Tuesday, 5 November 2019

The Death of Alexander the Great

Alexander depicted during the Battle of Issus, Museo Archeologico Nazionale, Napoli

The enthralling denouement of a six-part BBC Radio Drama series of Alexander the Great, which was produced in 1993.

In Babylon, Alexander is lying in the throes of death at the end of a short but spectacular life-span predicted at the time of his birth by the Morai -alternatively known as the Fates- who are a trio of white-robed female incarnations of destiny.

Half in the physical world and half in the spirit world, he ruminates over his life, his conquests and the succession with the ever guiding spirit of Achilles of Troy, the father of his “yearning soul” in contrast to his earthly father and competitor, King Phillip of Macedon.

In this drama, Alexander is sympathetically portrayed as the quintessential Philosopher-King and his fixation with Achilles is a component of the “mythic consciousness” that has driven him to avenge an earlier defeat of the Greeks by the Persians and to conquer almost all of the known world.

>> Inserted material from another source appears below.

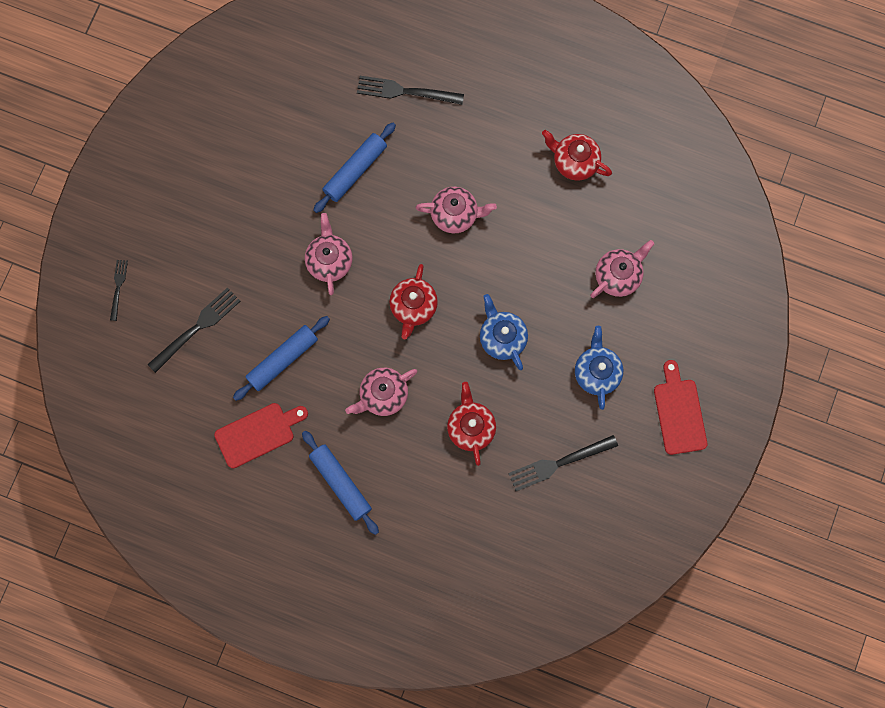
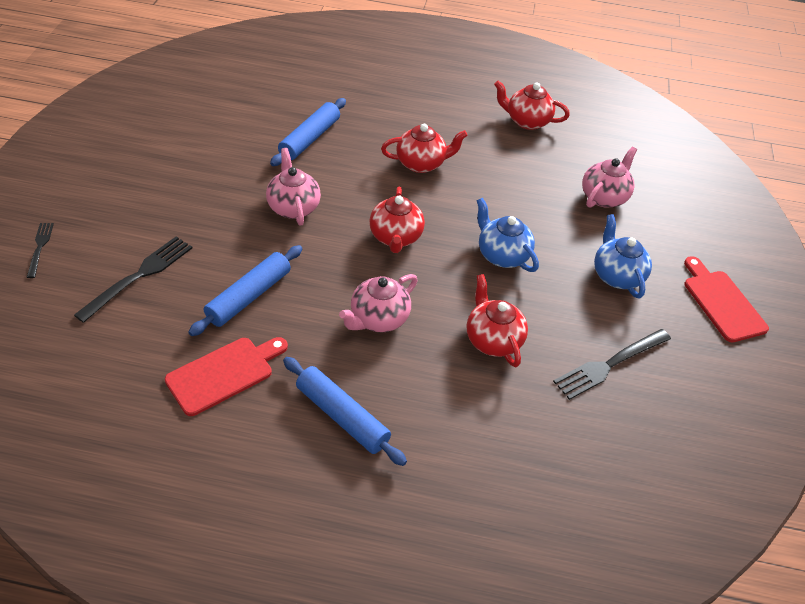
camera: 15 degrees left, 30 degrees down
black fork [357,76,464,105] -> none
pink teapot [416,187,497,233] -> red teapot [381,124,468,173]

And it is Achilles with whom he has communed since childhood, along with Patroculus who tell the story of what happened after Alexander’s death: an orgy of suicides, revenge murders and in-fighting among his generals.

“Who will rule after you?” asks Achilles.
“The best?” responds Alexander.
“There is none”, the spirits of Achilles and Patroclus reply in unison.

Fittingly, Alexander, the King of the Macedons, Leader of the Greeks, Pharaoh of All Egypt, Lord of Persia, and King of Kings, expires smelling of “thyme and roses” and “his flesh does not corrupt”.

No one was able to rule the empire he had built.